- Opening Delimiter -

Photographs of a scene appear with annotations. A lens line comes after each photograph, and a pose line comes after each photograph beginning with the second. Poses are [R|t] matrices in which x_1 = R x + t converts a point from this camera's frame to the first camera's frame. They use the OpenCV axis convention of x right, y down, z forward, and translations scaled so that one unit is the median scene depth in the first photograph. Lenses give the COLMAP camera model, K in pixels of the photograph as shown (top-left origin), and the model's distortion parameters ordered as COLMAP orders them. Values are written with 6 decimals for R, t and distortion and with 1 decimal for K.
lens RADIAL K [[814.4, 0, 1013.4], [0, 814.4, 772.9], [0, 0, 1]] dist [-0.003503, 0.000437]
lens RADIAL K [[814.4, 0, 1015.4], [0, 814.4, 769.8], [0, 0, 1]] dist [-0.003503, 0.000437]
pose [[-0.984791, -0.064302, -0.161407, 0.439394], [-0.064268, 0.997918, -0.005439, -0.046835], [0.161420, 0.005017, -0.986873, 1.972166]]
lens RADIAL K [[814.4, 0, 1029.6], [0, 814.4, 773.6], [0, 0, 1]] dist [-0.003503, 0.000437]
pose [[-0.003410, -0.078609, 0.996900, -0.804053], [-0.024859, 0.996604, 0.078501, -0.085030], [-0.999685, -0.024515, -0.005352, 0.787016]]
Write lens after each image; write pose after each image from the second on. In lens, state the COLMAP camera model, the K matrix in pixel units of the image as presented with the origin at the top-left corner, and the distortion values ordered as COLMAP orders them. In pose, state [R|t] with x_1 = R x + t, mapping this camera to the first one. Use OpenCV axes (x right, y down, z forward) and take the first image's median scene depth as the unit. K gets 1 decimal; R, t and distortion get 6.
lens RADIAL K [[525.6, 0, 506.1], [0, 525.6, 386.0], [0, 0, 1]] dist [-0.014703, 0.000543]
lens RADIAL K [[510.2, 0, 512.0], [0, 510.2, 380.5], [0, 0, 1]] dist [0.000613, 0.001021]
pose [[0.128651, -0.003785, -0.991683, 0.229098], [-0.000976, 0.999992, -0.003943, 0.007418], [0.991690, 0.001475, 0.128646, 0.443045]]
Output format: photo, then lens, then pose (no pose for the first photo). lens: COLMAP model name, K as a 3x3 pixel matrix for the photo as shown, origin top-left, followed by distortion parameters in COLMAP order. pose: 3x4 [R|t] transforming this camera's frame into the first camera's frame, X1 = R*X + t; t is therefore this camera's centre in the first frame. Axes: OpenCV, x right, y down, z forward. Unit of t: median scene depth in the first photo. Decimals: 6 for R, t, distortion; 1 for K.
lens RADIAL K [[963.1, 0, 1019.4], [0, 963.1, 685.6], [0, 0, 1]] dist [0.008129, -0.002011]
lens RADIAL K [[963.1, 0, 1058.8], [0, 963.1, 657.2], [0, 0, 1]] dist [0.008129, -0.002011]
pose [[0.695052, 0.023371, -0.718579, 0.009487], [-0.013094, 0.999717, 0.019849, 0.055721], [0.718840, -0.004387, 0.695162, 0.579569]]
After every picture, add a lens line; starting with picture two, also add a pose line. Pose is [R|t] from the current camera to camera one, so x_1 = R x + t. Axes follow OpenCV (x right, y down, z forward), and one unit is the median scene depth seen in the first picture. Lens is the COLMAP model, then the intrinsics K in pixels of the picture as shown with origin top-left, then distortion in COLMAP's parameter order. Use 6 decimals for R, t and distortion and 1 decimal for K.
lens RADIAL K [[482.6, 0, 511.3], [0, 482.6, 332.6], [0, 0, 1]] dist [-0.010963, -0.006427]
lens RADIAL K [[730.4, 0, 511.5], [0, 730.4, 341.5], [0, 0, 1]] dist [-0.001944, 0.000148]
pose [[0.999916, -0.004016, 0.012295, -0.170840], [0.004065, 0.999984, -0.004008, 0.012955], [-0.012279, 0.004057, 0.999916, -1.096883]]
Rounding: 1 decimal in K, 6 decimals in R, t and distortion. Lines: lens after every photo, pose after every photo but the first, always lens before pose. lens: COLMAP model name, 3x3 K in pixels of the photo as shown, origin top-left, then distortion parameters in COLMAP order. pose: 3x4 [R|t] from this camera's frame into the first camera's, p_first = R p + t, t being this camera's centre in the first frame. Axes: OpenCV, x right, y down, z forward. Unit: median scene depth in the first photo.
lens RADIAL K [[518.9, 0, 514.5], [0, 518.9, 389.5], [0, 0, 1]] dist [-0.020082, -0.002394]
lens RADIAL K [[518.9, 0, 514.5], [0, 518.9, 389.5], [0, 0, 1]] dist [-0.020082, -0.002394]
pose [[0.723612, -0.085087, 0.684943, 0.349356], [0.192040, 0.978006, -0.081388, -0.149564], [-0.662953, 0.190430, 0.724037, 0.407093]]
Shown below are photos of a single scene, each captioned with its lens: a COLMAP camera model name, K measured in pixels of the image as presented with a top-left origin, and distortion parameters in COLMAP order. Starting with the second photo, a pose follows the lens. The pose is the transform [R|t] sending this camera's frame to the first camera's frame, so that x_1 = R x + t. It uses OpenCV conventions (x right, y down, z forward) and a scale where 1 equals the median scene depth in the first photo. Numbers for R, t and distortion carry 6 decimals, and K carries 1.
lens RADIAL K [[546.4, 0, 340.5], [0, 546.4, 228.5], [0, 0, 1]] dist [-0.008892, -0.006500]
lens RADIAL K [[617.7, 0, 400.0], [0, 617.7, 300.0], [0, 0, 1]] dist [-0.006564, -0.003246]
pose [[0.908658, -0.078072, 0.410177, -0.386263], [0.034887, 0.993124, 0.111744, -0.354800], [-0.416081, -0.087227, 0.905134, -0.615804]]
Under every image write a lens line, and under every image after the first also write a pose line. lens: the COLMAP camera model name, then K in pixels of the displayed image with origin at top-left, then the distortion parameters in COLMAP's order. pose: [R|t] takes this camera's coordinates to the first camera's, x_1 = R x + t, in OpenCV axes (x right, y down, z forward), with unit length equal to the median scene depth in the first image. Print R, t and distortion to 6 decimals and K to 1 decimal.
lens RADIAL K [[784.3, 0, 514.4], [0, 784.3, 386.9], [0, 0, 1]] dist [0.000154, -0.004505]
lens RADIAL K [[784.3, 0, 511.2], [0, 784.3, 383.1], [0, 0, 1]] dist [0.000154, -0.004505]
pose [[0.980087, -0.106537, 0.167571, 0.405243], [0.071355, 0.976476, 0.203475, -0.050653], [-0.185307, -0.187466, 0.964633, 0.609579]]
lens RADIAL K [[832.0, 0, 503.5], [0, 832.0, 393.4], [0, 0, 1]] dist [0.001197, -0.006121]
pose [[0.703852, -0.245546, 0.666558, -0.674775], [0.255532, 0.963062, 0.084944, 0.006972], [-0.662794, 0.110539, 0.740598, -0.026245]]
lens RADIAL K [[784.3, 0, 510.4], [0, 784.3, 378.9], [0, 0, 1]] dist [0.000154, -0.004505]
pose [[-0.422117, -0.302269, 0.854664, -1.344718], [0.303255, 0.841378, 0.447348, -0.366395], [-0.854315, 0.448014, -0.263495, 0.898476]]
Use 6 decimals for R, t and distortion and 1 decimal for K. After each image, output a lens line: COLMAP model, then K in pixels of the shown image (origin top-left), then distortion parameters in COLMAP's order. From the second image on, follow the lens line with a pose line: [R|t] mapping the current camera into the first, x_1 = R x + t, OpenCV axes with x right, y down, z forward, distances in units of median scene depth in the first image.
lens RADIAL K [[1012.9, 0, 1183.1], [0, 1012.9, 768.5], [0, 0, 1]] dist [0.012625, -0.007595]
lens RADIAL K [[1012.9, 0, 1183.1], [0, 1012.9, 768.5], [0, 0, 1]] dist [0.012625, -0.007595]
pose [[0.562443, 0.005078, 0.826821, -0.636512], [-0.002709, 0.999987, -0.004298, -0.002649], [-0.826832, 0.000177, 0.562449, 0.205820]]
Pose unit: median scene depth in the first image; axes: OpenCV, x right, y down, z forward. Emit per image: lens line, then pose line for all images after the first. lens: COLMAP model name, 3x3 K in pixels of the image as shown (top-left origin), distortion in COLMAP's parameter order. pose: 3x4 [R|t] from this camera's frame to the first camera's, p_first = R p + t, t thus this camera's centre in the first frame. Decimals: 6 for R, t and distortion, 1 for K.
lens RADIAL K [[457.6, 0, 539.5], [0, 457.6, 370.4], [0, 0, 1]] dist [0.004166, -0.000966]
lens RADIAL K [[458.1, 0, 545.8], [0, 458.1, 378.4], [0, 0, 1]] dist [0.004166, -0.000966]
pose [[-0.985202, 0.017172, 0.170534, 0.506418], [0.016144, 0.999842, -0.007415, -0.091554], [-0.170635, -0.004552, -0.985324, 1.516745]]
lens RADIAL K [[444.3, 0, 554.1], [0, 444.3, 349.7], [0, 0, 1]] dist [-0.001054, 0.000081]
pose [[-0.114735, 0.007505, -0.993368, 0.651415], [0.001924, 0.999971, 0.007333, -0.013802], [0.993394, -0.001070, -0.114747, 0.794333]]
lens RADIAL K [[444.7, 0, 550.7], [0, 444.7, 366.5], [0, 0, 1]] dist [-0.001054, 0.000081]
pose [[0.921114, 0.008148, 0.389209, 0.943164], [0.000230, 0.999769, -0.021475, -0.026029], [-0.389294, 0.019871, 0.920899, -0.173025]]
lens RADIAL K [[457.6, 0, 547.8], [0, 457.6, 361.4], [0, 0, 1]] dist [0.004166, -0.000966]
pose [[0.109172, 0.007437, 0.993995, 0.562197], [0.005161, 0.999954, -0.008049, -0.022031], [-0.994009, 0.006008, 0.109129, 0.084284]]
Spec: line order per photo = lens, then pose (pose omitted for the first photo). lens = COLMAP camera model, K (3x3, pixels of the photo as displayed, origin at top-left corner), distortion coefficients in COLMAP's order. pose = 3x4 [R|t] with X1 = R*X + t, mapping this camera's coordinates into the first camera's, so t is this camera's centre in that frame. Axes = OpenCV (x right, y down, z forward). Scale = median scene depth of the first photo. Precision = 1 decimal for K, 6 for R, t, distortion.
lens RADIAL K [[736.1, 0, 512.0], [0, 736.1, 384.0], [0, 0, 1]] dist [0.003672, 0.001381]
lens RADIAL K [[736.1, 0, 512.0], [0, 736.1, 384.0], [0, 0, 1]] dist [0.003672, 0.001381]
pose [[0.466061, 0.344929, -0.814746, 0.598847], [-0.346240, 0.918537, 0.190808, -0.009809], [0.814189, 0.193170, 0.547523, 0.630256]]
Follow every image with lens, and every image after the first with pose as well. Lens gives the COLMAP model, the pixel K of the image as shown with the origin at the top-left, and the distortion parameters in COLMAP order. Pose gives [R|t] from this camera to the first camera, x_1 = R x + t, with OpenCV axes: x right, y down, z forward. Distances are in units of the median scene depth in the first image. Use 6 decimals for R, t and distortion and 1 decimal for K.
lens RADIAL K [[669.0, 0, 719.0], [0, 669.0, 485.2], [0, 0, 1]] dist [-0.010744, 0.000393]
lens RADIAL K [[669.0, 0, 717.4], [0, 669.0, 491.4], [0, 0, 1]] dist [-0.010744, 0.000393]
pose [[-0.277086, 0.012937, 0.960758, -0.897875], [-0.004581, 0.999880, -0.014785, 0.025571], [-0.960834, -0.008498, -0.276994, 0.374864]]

- Closing Delimiter -

WORK INSTRUCTIONS
In the data above, copy out the lines verbatim, beginning at the line that contains "Under every image write" and stopping after the line that contains "0.448014, -0.263495, 0.898476]]", with both of those lines included.

TASK SOLUTION
Under every image write a lens line, and under every image after the first also write a pose line. lens: the COLMAP camera model name, then K in pixels of the displayed image with origin at top-left, then the distortion parameters in COLMAP's order. pose: [R|t] takes this camera's coordinates to the first camera's, x_1 = R x + t, in OpenCV axes (x right, y down, z forward), with unit length equal to the median scene depth in the first image. Print R, t and distortion to 6 decimals and K to 1 decimal.
lens RADIAL K [[784.3, 0, 514.4], [0, 784.3, 386.9], [0, 0, 1]] dist [0.000154, -0.004505]
lens RADIAL K [[784.3, 0, 511.2], [0, 784.3, 383.1], [0, 0, 1]] dist [0.000154, -0.004505]
pose [[0.980087, -0.106537, 0.167571, 0.405243], [0.071355, 0.976476, 0.203475, -0.050653], [-0.185307, -0.187466, 0.964633, 0.609579]]
lens RADIAL K [[832.0, 0, 503.5], [0, 832.0, 393.4], [0, 0, 1]] dist [0.001197, -0.006121]
pose [[0.703852, -0.245546, 0.666558, -0.674775], [0.255532, 0.963062, 0.084944, 0.006972], [-0.662794, 0.110539, 0.740598, -0.026245]]
lens RADIAL K [[784.3, 0, 510.4], [0, 784.3, 378.9], [0, 0, 1]] dist [0.000154, -0.004505]
pose [[-0.422117, -0.302269, 0.854664, -1.344718], [0.303255, 0.841378, 0.447348, -0.366395], [-0.854315, 0.448014, -0.263495, 0.898476]]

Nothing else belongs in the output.